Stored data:
[Start of Attachment]

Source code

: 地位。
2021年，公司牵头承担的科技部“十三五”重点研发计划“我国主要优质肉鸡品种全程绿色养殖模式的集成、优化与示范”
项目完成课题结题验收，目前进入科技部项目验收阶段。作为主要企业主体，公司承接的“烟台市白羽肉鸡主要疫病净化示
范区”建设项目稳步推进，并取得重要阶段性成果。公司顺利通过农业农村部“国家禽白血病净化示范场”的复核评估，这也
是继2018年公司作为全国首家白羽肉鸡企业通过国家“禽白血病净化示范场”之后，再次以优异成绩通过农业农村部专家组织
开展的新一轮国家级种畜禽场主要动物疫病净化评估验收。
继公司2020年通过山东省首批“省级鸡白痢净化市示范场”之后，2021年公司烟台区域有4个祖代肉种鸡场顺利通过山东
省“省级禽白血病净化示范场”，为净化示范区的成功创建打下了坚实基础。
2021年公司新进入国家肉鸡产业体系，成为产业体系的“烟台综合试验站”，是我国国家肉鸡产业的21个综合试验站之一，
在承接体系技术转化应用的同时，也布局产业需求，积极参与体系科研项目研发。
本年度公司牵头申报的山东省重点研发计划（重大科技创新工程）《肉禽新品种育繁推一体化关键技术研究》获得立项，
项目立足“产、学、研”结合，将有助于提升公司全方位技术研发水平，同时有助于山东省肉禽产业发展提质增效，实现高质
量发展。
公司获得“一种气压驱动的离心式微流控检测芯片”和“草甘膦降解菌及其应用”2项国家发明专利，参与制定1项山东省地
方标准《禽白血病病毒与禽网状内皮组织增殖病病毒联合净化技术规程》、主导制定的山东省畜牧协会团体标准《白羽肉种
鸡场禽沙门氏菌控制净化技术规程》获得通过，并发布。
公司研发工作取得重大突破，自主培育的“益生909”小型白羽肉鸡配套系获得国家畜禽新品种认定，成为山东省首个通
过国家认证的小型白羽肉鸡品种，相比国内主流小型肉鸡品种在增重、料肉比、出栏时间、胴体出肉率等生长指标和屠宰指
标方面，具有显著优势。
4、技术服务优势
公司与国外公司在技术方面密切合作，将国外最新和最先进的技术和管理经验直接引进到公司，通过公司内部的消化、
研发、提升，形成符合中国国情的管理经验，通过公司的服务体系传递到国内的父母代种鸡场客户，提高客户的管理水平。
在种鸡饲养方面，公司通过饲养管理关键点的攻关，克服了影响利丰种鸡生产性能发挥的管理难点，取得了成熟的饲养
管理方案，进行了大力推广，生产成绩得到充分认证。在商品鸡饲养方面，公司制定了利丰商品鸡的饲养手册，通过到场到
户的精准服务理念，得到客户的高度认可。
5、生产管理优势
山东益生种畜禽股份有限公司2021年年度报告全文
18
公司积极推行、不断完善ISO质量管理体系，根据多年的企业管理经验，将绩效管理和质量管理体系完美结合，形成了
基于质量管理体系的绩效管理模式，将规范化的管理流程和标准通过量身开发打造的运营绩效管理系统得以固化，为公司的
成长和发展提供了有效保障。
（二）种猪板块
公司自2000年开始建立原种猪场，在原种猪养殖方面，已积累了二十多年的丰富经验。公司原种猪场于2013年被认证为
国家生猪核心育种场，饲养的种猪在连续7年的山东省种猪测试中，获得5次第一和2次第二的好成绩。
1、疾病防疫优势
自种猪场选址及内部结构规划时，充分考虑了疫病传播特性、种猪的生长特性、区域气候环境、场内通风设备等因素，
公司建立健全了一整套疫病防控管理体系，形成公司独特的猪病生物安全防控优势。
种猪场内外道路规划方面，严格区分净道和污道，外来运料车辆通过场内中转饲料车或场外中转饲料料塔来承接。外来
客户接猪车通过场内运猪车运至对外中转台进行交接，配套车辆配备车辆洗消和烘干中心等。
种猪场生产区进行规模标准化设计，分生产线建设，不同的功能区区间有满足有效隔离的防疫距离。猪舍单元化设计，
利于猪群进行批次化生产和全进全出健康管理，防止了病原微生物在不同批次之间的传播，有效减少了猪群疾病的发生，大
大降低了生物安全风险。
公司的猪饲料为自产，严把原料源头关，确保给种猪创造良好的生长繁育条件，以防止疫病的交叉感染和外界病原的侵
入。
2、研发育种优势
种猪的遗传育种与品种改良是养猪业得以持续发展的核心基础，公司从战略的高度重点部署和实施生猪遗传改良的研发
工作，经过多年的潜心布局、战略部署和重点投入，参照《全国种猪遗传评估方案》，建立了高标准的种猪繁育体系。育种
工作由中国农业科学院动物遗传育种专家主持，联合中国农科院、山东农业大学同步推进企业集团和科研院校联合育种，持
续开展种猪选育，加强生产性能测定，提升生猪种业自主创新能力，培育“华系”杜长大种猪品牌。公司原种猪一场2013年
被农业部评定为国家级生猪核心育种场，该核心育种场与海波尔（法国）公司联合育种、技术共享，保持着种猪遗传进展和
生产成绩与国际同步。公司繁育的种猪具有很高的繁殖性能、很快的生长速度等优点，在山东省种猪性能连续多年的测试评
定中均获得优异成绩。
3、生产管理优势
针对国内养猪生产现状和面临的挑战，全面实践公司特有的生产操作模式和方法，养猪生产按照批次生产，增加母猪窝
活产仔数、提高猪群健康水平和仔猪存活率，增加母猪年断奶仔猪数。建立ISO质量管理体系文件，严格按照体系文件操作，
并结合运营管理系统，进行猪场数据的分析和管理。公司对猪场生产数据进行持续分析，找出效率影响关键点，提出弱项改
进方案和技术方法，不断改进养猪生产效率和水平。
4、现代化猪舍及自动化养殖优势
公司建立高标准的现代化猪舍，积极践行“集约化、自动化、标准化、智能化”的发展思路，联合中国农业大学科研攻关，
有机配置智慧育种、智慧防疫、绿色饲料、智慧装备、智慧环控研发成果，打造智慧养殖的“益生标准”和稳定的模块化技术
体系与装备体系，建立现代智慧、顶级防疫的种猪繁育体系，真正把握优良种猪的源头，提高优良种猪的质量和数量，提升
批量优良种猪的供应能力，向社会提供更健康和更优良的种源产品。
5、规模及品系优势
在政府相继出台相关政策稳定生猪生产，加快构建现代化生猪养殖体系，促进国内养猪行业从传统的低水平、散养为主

[End of Attachment]

- [WHAT YOU ARE ASKED TO DO] Retype only the stretch of lines above starting at the one with "在种鸡饲养方面，公司通过饲养" and stopping at the one with "公司建立高标准的现代化猪舍，", exactly as written, with both kept.

- [ANSWER BOX]
在种鸡饲养方面，公司通过饲养管理关键点的攻关，克服了影响利丰种鸡生产性能发挥的管理难点，取得了成熟的饲养
管理方案，进行了大力推广，生产成绩得到充分认证。在商品鸡饲养方面，公司制定了利丰商品鸡的饲养手册，通过到场到
户的精准服务理念，得到客户的高度认可。
5、生产管理优势
山东益生种畜禽股份有限公司2021年年度报告全文
18
公司积极推行、不断完善ISO质量管理体系，根据多年的企业管理经验，将绩效管理和质量管理体系完美结合，形成了
基于质量管理体系的绩效管理模式，将规范化的管理流程和标准通过量身开发打造的运营绩效管理系统得以固化，为公司的
成长和发展提供了有效保障。
（二）种猪板块
公司自2000年开始建立原种猪场，在原种猪养殖方面，已积累了二十多年的丰富经验。公司原种猪场于2013年被认证为
国家生猪核心育种场，饲养的种猪在连续7年的山东省种猪测试中，获得5次第一和2次第二的好成绩。
1、疾病防疫优势
自种猪场选址及内部结构规划时，充分考虑了疫病传播特性、种猪的生长特性、区域气候环境、场内通风设备等因素，
公司建立健全了一整套疫病防控管理体系，形成公司独特的猪病生物安全防控优势。
种猪场内外道路规划方面，严格区分净道和污道，外来运料车辆通过场内中转饲料车或场外中转饲料料塔来承接。外来
客户接猪车通过场内运猪车运至对外中转台进行交接，配套车辆配备车辆洗消和烘干中心等。
种猪场生产区进行规模标准化设计，分生产线建设，不同的功能区区间有满足有效隔离的防疫距离。猪舍单元化设计，
利于猪群进行批次化生产和全进全出健康管理，防止了病原微生物在不同批次之间的传播，有效减少了猪群疾病的发生，大
大降低了生物安全风险。
公司的猪饲料为自产，严把原料源头关，确保给种猪创造良好的生长繁育条件，以防止疫病的交叉感染和外界病原的侵
入。
2、研发育种优势
种猪的遗传育种与品种改良是养猪业得以持续发展的核心基础，公司从战略的高度重点部署和实施生猪遗传改良的研发
工作，经过多年的潜心布局、战略部署和重点投入，参照《全国种猪遗传评估方案》，建立了高标准的种猪繁育体系。育种
工作由中国农业科学院动物遗传育种专家主持，联合中国农科院、山东农业大学同步推进企业集团和科研院校联合育种，持
续开展种猪选育，加强生产性能测定，提升生猪种业自主创新能力，培育“华系”杜长大种猪品牌。公司原种猪一场2013年
被农业部评定为国家级生猪核心育种场，该核心育种场与海波尔（法国）公司联合育种、技术共享，保持着种猪遗传进展和
生产成绩与国际同步。公司繁育的种猪具有很高的繁殖性能、很快的生长速度等优点，在山东省种猪性能连续多年的测试评
定中均获得优异成绩。
3、生产管理优势
针对国内养猪生产现状和面临的挑战，全面实践公司特有的生产操作模式和方法，养猪生产按照批次生产，增加母猪窝
活产仔数、提高猪群健康水平和仔猪存活率，增加母猪年断奶仔猪数。建立ISO质量管理体系文件，严格按照体系文件操作，
并结合运营管理系统，进行猪场数据的分析和管理。公司对猪场生产数据进行持续分析，找出效率影响关键点，提出弱项改
进方案和技术方法，不断改进养猪生产效率和水平。
4、现代化猪舍及自动化养殖优势
公司建立高标准的现代化猪舍，积极践行“集约化、自动化、标准化、智能化”的发展思路，联合中国农业大学科研攻关，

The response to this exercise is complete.